リアンは、リリアーナの気配を感じ、瞳だけを微かに動かした。彼は、リリアーナが一人で戻ってきたことに、全てを察し、その瞳に強い動揺を宿した。


「リリアーナ…様…。噂は本当だったのですね…」


リアンは、ライオネルが一度死んだ後、カミの傀儡として復活したという兵士たちの間の半ば希望的な噂を耳にしていた。


「兄上は…ライオネルは、カミの傀儡として復活したと聞きました。もしかしたら、また…」


彼は、ライオネルにまた会えるかもしれないという最後の期待を、リリアーナの帰還に託していた。

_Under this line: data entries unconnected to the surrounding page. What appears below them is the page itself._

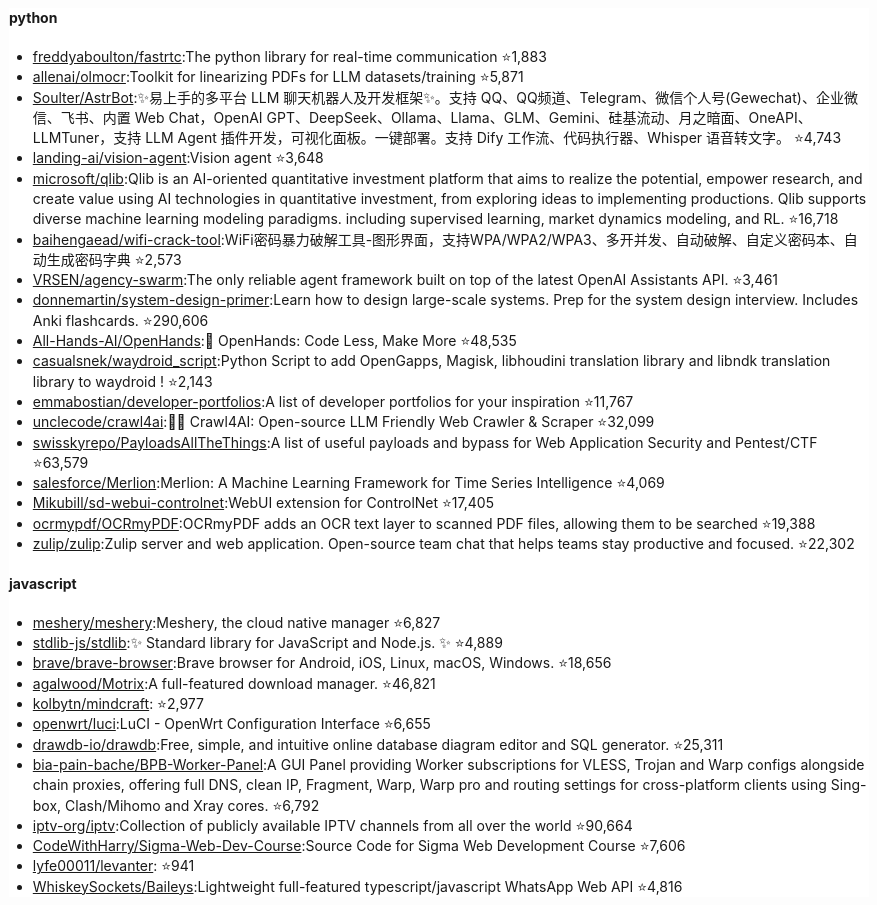 #### python
* [freddyaboulton/fastrtc](https://github.com/freddyaboulton/fastrtc):The python library for real-time communication ⭐1,883
* [allenai/olmocr](https://github.com/allenai/olmocr):Toolkit for linearizing PDFs for LLM datasets/training ⭐5,871
* [Soulter/AstrBot](https://github.com/Soulter/AstrBot):✨易上手的多平台 LLM 聊天机器人及开发框架✨。支持 QQ、QQ频道、Telegram、微信个人号(Gewechat)、企业微信、飞书、内置 Web Chat，OpenAI GPT、DeepSeek、Ollama、Llama、GLM、Gemini、硅基流动、月之暗面、OneAPI、LLMTuner，支持 LLM Agent 插件开发，可视化面板。一键部署。支持 Dify 工作流、代码执行器、Whisper 语音转文字。 ⭐4,743
* [landing-ai/vision-agent](https://github.com/landing-ai/vision-agent):Vision agent ⭐3,648
* [microsoft/qlib](https://github.com/microsoft/qlib):Qlib is an AI-oriented quantitative investment platform that aims to realize the potential, empower research, and create value using AI technologies in quantitative investment, from exploring ideas to implementing productions. Qlib supports diverse machine learning modeling paradigms. including supervised learning, market dynamics modeling, and RL. ⭐16,718
* [baihengaead/wifi-crack-tool](https://github.com/baihengaead/wifi-crack-tool):WiFi密码暴力破解工具-图形界面，支持WPA/WPA2/WPA3、多开并发、自动破解、自定义密码本、自动生成密码字典 ⭐2,573
* [VRSEN/agency-swarm](https://github.com/VRSEN/agency-swarm):The only reliable agent framework built on top of the latest OpenAI Assistants API. ⭐3,461
* [donnemartin/system-design-primer](https://github.com/donnemartin/system-design-primer):Learn how to design large-scale systems. Prep for the system design interview. Includes Anki flashcards. ⭐290,606
* [All-Hands-AI/OpenHands](https://github.com/All-Hands-AI/OpenHands):🙌 OpenHands: Code Less, Make More ⭐48,535
* [casualsnek/waydroid_script](https://github.com/casualsnek/waydroid_script):Python Script to add OpenGapps, Magisk, libhoudini translation library and libndk translation library to waydroid ! ⭐2,143
* [emmabostian/developer-portfolios](https://github.com/emmabostian/developer-portfolios):A list of developer portfolios for your inspiration ⭐11,767
* [unclecode/crawl4ai](https://github.com/unclecode/crawl4ai):🚀🤖 Crawl4AI: Open-source LLM Friendly Web Crawler & Scraper ⭐32,099
* [swisskyrepo/PayloadsAllTheThings](https://github.com/swisskyrepo/PayloadsAllTheThings):A list of useful payloads and bypass for Web Application Security and Pentest/CTF ⭐63,579
* [salesforce/Merlion](https://github.com/salesforce/Merlion):Merlion: A Machine Learning Framework for Time Series Intelligence ⭐4,069
* [Mikubill/sd-webui-controlnet](https://github.com/Mikubill/sd-webui-controlnet):WebUI extension for ControlNet ⭐17,405
* [ocrmypdf/OCRmyPDF](https://github.com/ocrmypdf/OCRmyPDF):OCRmyPDF adds an OCR text layer to scanned PDF files, allowing them to be searched ⭐19,388
* [zulip/zulip](https://github.com/zulip/zulip):Zulip server and web application. Open-source team chat that helps teams stay productive and focused. ⭐22,302

#### javascript
* [meshery/meshery](https://github.com/meshery/meshery):Meshery, the cloud native manager ⭐6,827
* [stdlib-js/stdlib](https://github.com/stdlib-js/stdlib):✨ Standard library for JavaScript and Node.js. ✨ ⭐4,889
* [brave/brave-browser](https://github.com/brave/brave-browser):Brave browser for Android, iOS, Linux, macOS, Windows. ⭐18,656
* [agalwood/Motrix](https://github.com/agalwood/Motrix):A full-featured download manager. ⭐46,821
* [kolbytn/mindcraft](https://github.com/kolbytn/mindcraft): ⭐2,977
* [openwrt/luci](https://github.com/openwrt/luci):LuCI - OpenWrt Configuration Interface ⭐6,655
* [drawdb-io/drawdb](https://github.com/drawdb-io/drawdb):Free, simple, and intuitive online database diagram editor and SQL generator. ⭐25,311
* [bia-pain-bache/BPB-Worker-Panel](https://github.com/bia-pain-bache/BPB-Worker-Panel):A GUI Panel providing Worker subscriptions for VLESS, Trojan and Warp configs alongside chain proxies, offering full DNS, clean IP, Fragment, Warp, Warp pro and routing settings for cross-platform clients using Sing-box, Clash/Mihomo and Xray cores. ⭐6,792
* [iptv-org/iptv](https://github.com/iptv-org/iptv):Collection of publicly available IPTV channels from all over the world ⭐90,664
* [CodeWithHarry/Sigma-Web-Dev-Course](https://github.com/CodeWithHarry/Sigma-Web-Dev-Course):Source Code for Sigma Web Development Course ⭐7,606
* [lyfe00011/levanter](https://github.com/lyfe00011/levanter): ⭐941
* [WhiskeySockets/Baileys](https://github.com/WhiskeySockets/Baileys):Lightweight full-featured typescript/javascript WhatsApp Web API ⭐4,816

リリアーナは、リアンの質問に答える代わりに、ただ静かに微笑んだ。その顔には、既に深い疲労の痕が刻まれていた。瞳は虚ろで、その下には濃いクマができていた。


リアンは、その変貌に、激しく驚愕した。


「な……。カイ殿も…いらっしゃらないのですね…」


彼は、砂時計を止めることに集中しているにもかかわらず、リリアーナの姿から目が離せなかった。


最終決戦に挑む直前、リリアーナ女王の瞳には、愛する者たちと共に戦う強い生気と、希望の光が満ち溢れていた。しかし、今、そこにいるのは、威厳をまとっているにもかかわらず、魂が抜け落ちたかのような無機質な存在だった。


それは、まるで激戦の全てを一人で背負い、感情を置き去りにして帰ってきた、古強りの精鋭のようだった。


リアンは、恐怖と尊敬を込めて、リリアーナを見つめた。彼女こそが、この世界で唯一、カミに打ち勝ち、そして全てを失った孤独な王だった。